1. Greene HPC
1.1. Overview

The Greene cluster is named after Greene Street in SoHo, a neighborhood in Lower Manhattan near NYU. The cluster has also “green” characteristics, such as most of the cluster nodes are water cooled and it is deployed in a power efficient data center. NYU High Performance Computing (NYU HPC) provides access to state of the art supercomputer hardware and cloud services to eligible faculty and students across all of NYU.
Ranked #271 on the June 2020 edition of the Top 500 list (based on an extrapolated performance of 1.731 PF).
The cluster is accessed through login nodes which are nodes or servers dedicated to provide HPC users access to compute nodes. Compute nodes are more powerful and optimized to run computations as per the jobs submitted by HPC users.
1.2. Software
NYU Greene runs on Linux (RedHat Enterprise Linux 8.4) and it is advised to learn more about Linux if you are not familiar with it.
Linux Useful Links
NYU HPC uses SLURM for cluster workload management. Slurm is an open source, fault-tolerant, and highly scalable cluster management and job scheduling system for large and small Linux clusters. Slurm requires no kernel modifications for its operation and is relatively self-contained.
1.3. Hardware
The Total number of available nodes is 672
6 login nodes
670 compute nodes
524 Standard memory (180 GB)
40 Medium memory (360 GB)
4 Large memory (3,014 GB)
73 RTX8000 GPU nodes
20 V100 GPU nodes
9 A100 GPU nodes
6 administrative nodes
Total number of CPU cores is 31,584
Total number of GPU cards is 368
292 RTX8000 (48 GB)
76 V100 (32 GB)
Total primary memory is 163 TB
Total secondary memory is 9.5 PB
Tip
You can check current HPC Storage Status and HPC Resource Status through respective dashboards.
1.4. Network
Infiniband Network : for MPI and file system access.

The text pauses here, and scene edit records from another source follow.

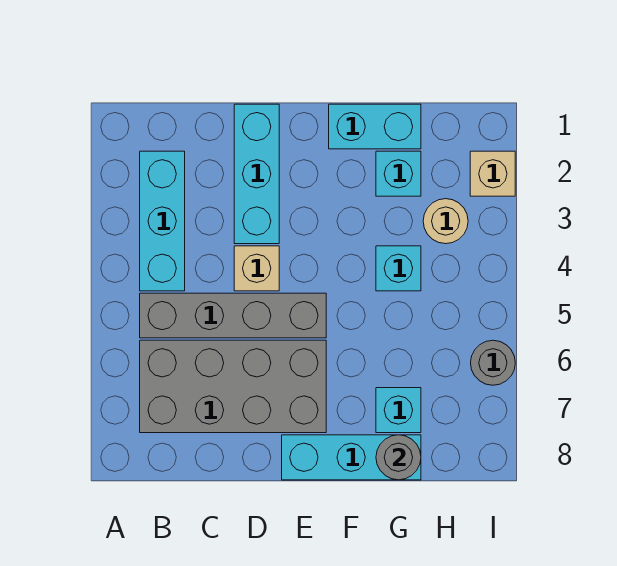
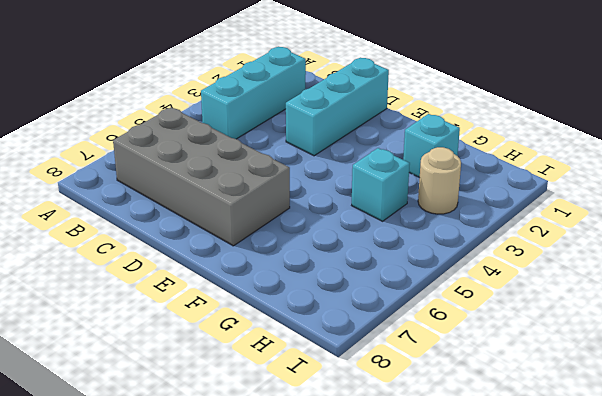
none -> grey 1x4 brick [140,293,326,338]
none -> tan 1x1 brick [234,246,279,291]
none -> cyan 1x3 brick [282,435,421,480]

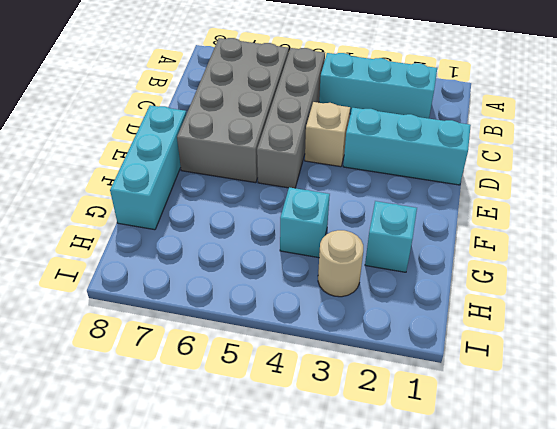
none -> cyan 1x2 brick [329,104,421,149]
none -> cyan 1x1 brick [376,388,421,433]
none -> tan 1x1 brick [470,151,515,196]

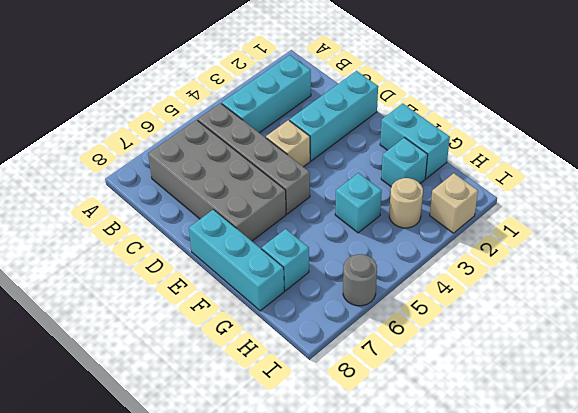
none -> grey 1x1 round brick [376,435,421,480]

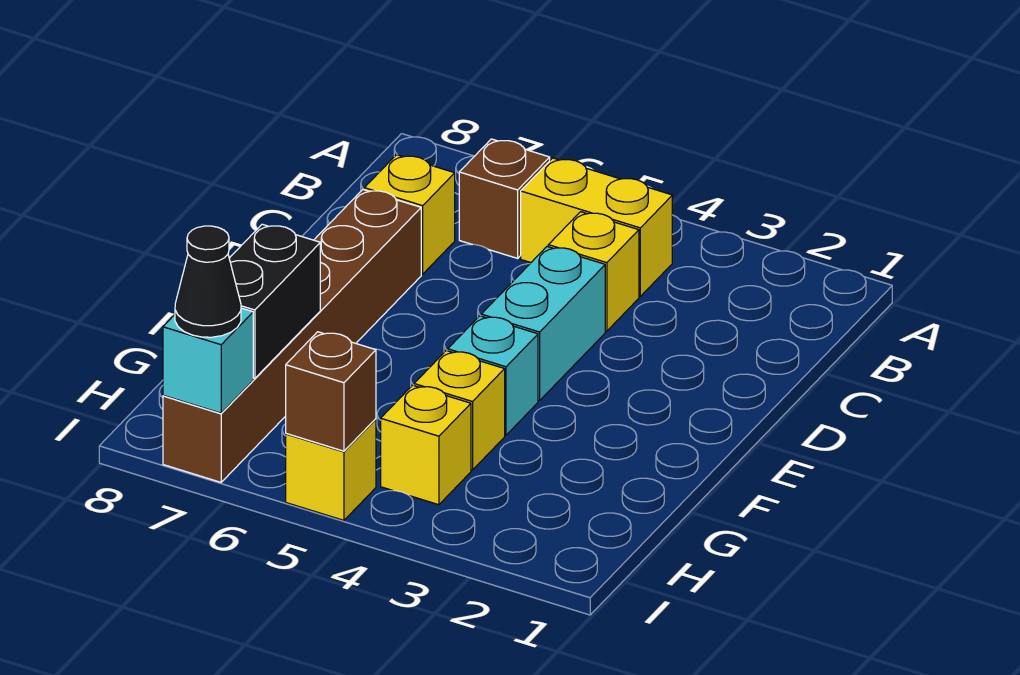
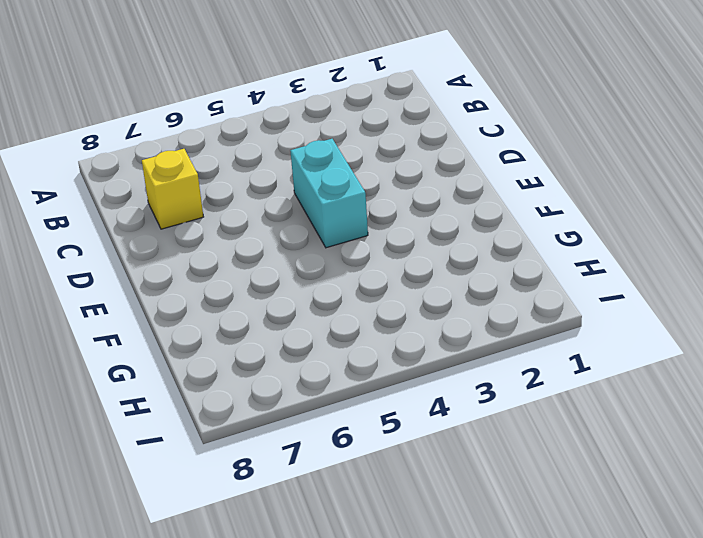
none -> yellow 1x2 brick [521,158,672,296]
none -> brown 1x1 brick [459,139,550,258]
none -> yellow 1x1 brick [548,212,639,331]

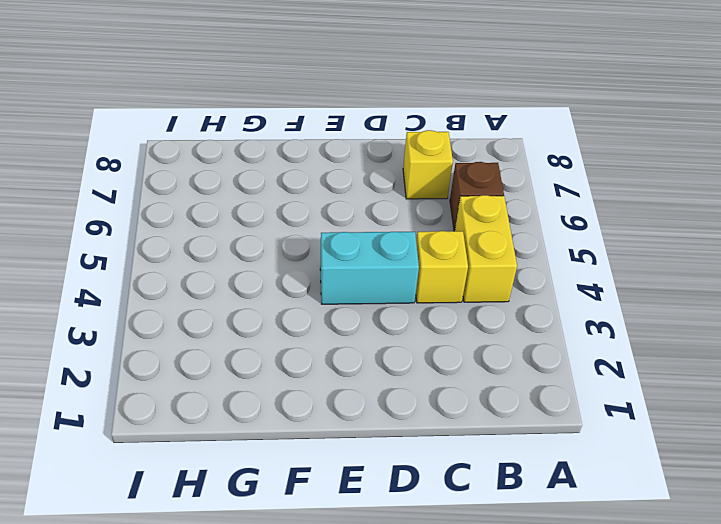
none -> brown 1x6 brick [163,190,421,482]
none -> cyan 1x1 brick [448,316,538,435]
none -> yellow 1x1 brick [414,351,505,470]

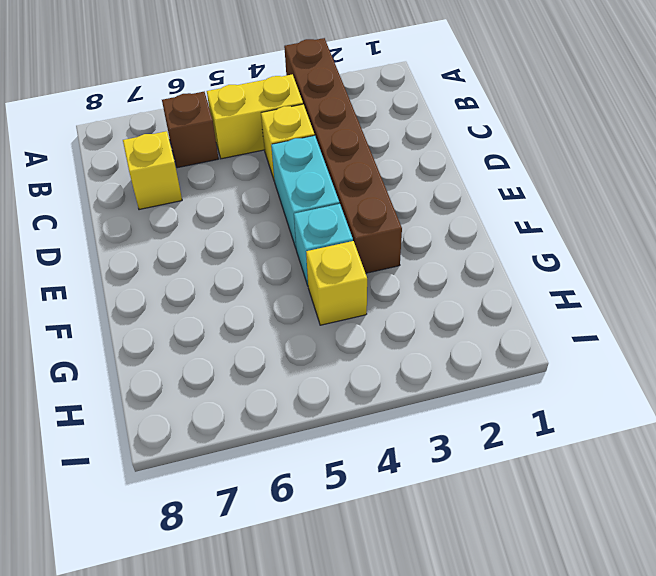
brown 1x6 brick [284,38,402,273] -> brown 1x6 brick moved to [163,190,421,482]
none -> yellow 1x1 brick [381,385,471,505]
none -> yellow 1x1 brick [286,419,376,520]
none -> black 1x2 brick [229,224,320,379]

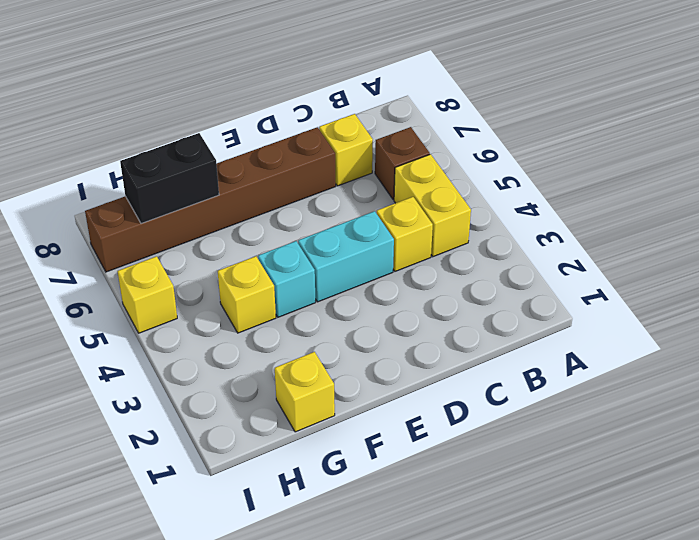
yellow 1x1 brick [275,352,335,432] -> yellow 1x1 brick moved to [381,385,471,505]
none -> brown 1x1 brick [286,332,376,451]
none -> cyan 1x1 brick [163,308,253,413]
none -> black 1x1 cone [175,226,241,337]

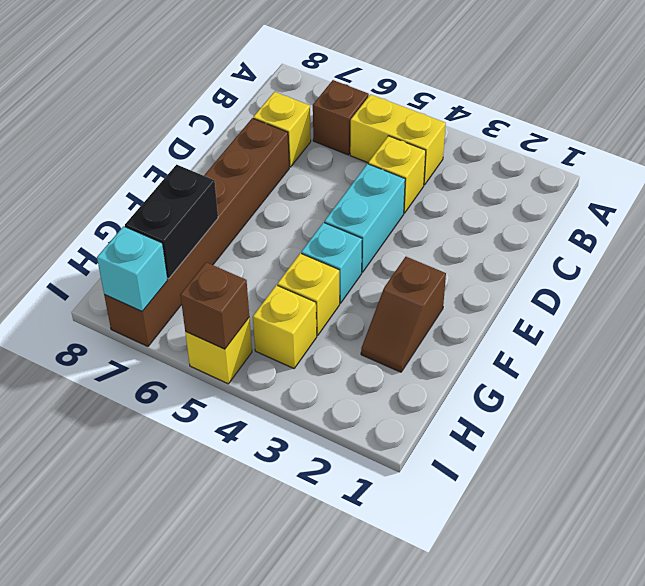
brown 1x2 slope [361,257,446,372] -> none
none -> black 1x1 cone [175,226,241,337]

Management Network : Ethernet 25Gbit used by admins for node provisioning.
Out-of-band Network : Ethernet 1Gbit used by admins.
External Network : All cluster ‘edge’ nodes, such as login nodes, admin nodes, and Data Transfer Nodes, are connected to the NYU High-Speed Research Network (HSRN).
1.5. Architecture

1.6. Workflow
One Time Setup
Log on to HPC login nodes via SSH.
Setup Anaconda environment.
Setup Visual Studio Code for easy project development. (Optional)
Setup Jupyter Notebook (Optional)
General Workflow
Log on to HPC login nodes via SSH.
Submit jobs on login nodes.
Your jobs will queue for execution on compute nodes.
Once done, examine the output.
Warning
Please refrain from running any compute intensive jobs on the login nodes. This can lead to your account getting suspended.
Interactive Worklow
Log on to HPC login nodes via SSH.
Request Interactive shell session with required resources.
Run jobs interactively on compute nodes.
Once done, release resources.
Tip
Avoid interactive sessions when possible, interactive sessions are generally less efficient and less environment friendly. It is advised to use batch jobs instead which are automatically managed with energy saving in mind.
Jupyter Lab Workflow
Log on to HPC web interface.
Request interactive Jupyter Notebook / Lab session.
Run notebooks.
Once done, shutdown kernels and exit.